▶ EXCERPT:
Day 1322 – Ain’t Irony Ironic?
So before moving to the fine state of Idaho Annette and i enjoyed five winters in Minnesota. One of the odd connections between Minnesota and Idaho is that we lived at street number 3527 in Minneapolis and our house in Idaho is street number 4527. What are the odds of that?
But it doesn’t end there. Out in the industrial zone east of downtown there’s a locomotive manufacturer “Motive Power.” They manufacture and refurbish electromotive diesel locomotives. I’ve noticed several Union Pacific heavy EM diesels lined up outside the big barn awaiting any manner of work. I don’t drive by Motive Power all that often, but while back i noticed a nifty streamlined loco with a snazzy paint job sitting on a siding. Stopping at a traffic light i could take a better look. Metro Transit was painted on the side. Metro transit…. where had i seen that before? Then one day realized the refrigerator magnet holding my mortgage bill up where i can’t forget to pay it also said “Metro Transit” in the same font and color scheme. D’oh!
So again i ask what are the odds? Of all the places we could have moved after annette finished her phd at the University of Minnesota we ended up where the diesels destined for the commuter rail of Minneapolis are produced.
But here’s the thing: Boise has one of the saddest public transit system on the planet, yet we have oodles of under-used rail connecting all the communities of the valley and beyond, and we have a local factory that produces diesel locos. But do we put them to use here? No, they’re shipped to, among other places, Minneapolis.
And this is one of the hardest realities to swallow coming here from larger cities; places that have not achieved a certain population density are inevitably behind many curves and often seem hopelessly out of touch with reality. And for anybody who believes that lower population densities guarantees a better environment for their precious children I suggest they visit, oh, Kellog, or any of the myriad other former mining centers where companies could dump all manner of toxics with impunity. Don’t forget, the government didn’t put the Idaho National Laboratory and its 57 nuclear reactors where it is because the commute was convenient for the scientists.

[Excerpts from a dataset]
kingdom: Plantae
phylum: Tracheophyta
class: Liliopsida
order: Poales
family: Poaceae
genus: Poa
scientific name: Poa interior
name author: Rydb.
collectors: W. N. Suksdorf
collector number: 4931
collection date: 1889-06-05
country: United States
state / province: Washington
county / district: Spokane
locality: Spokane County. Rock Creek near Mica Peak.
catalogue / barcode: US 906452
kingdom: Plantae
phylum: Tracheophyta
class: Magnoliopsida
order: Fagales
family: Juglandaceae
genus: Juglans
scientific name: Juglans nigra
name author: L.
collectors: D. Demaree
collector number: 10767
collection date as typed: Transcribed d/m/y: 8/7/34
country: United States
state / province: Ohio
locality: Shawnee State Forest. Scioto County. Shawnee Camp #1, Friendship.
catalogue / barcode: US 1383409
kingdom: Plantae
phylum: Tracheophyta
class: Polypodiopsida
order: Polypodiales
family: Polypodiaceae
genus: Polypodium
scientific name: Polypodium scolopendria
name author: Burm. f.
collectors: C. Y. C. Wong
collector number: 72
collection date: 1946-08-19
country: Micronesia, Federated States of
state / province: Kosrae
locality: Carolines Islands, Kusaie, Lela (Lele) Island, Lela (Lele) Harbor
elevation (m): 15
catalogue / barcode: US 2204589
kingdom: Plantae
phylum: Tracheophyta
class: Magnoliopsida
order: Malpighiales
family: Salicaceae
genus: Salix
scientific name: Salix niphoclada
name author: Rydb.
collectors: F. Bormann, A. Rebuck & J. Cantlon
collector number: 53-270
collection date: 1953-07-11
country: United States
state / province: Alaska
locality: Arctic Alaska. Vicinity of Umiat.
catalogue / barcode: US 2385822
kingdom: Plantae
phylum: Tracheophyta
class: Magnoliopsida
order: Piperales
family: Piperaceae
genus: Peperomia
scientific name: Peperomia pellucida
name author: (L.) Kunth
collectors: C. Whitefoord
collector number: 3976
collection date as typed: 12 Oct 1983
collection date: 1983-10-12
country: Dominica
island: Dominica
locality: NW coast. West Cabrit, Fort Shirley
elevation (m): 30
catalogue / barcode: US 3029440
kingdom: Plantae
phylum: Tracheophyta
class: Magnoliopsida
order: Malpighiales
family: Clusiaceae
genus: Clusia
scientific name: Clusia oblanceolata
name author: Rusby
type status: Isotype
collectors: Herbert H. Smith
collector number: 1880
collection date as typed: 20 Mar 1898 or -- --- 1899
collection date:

▶ PROBLEMS AND TASKS:
1. In the blog post, what does Motive Power manufacture and refurbish?
2. Retype the stretch of the blog post from "But here’s the" through "other places, Minneapolis.".
3. Summarize the blog post in two sentences.

▶ YOUR WRITTEN ANSWERS:
1. Electromotive diesel locomotives.

2.
But here’s the thing: Boise has one of the saddest public transit system on the planet, yet we have oodles of under-used rail connecting all the communities of the valley and beyond, and we have a local factory that produces diesel locos. But do we put them to use here? No, they’re shipped to, among other places, Minneapolis.

3. After moving from Minnesota to Idaho, the writer notices coincidences: their house numbers were 3527 in Minneapolis and 4527 in Idaho, and a local factory, Motive Power, produces the diesels for Minneapolis's Metro Transit commuter rail. The writer laments that Boise has a sad transit system despite under-used rail and that factory, and argues that less densely populated places lag behind and do not guarantee a better environment.